Kyng
Rookie
Posts: 161
|
|
« Reply #1 on: March 14, 2018, 07:15:39 PM » |
|
Well, let's look at the demographic breakdown of both Mississippi and Alabama:
According to the 2010 US Census, Alabama was 68.6% White (67.0% non-Hispanic White), 26.2% Black, and 5.2% Other or Mixed. (3.9% were Hispanic or Latino of any race, so so I'm guessing about 2 of that 5.2% is Hispanics who don't self-identify as anything else, and 3.2% is Asians, Native Americans, Mixed, and so on)
Compare this to the CNN exit poll for the 2017 special election: 66% non-Hispanic White, 29% Black, 3% Hispanic, 2% Other. Essentially, blacks are overrepresented by roughly 3%, and the other racial groups are underrepresented by roughly 1% each.

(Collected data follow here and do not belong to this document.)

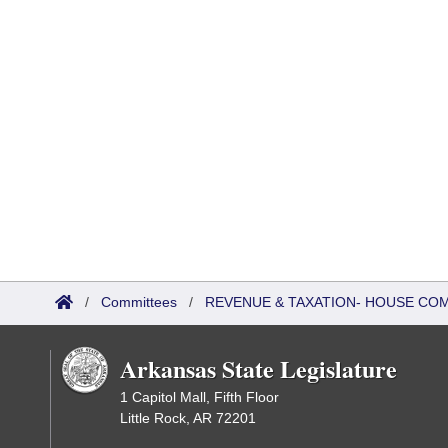
/
Committees
/
REVENUE & TAXATION- HOUSE CO
Arkansas State Legislature
1 Capitol Mall, Fifth Floor
Little Rock, AR 72201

Now, let's look at Mississippi. According to the 2010 US Census, this is 59.1% White (58.0% non-Hispanic White), 37.0% Black, 3.9% Other or Mixed (2.7% Hispanic or Latino of any race). If we apply similar shifts to those in Alabama, we'd end up with an electorate which is 57% non-Hispanic White, 40% Black, 2% Hispanic, 1% Others.
Now, in Alabama, Doug Jones got 30% of the White vote and 96% of the Black vote (the other groups were too small to show up in the exit poll). Barring a Roy Moore situation, I won't be as generous to the Democratic nominee in Mississippi: I'll give them 92.5% of the Black vote and 67% of Hispanics and Others. This alone would get the Democrat to (40 * 0.925) + (3 * 0.67) = 39% of the popular vote. The remaining 11% would need to come from non-Hispanic White voters - so, the Democrat would require (11/57 * 100) = 19.3% of the non-Hispanic White vote. Not the 30% that Doug Jones got in Alabama - but then, the GOP nominee isn't Roy Moore either.
So, with some generous assumptions - including a demographic turnout profile similar to that seen in Alabama - it'd be doable.
I'd still consider it to be Likely R: a big ask if the GOP candidate is even half-decent, but you never know.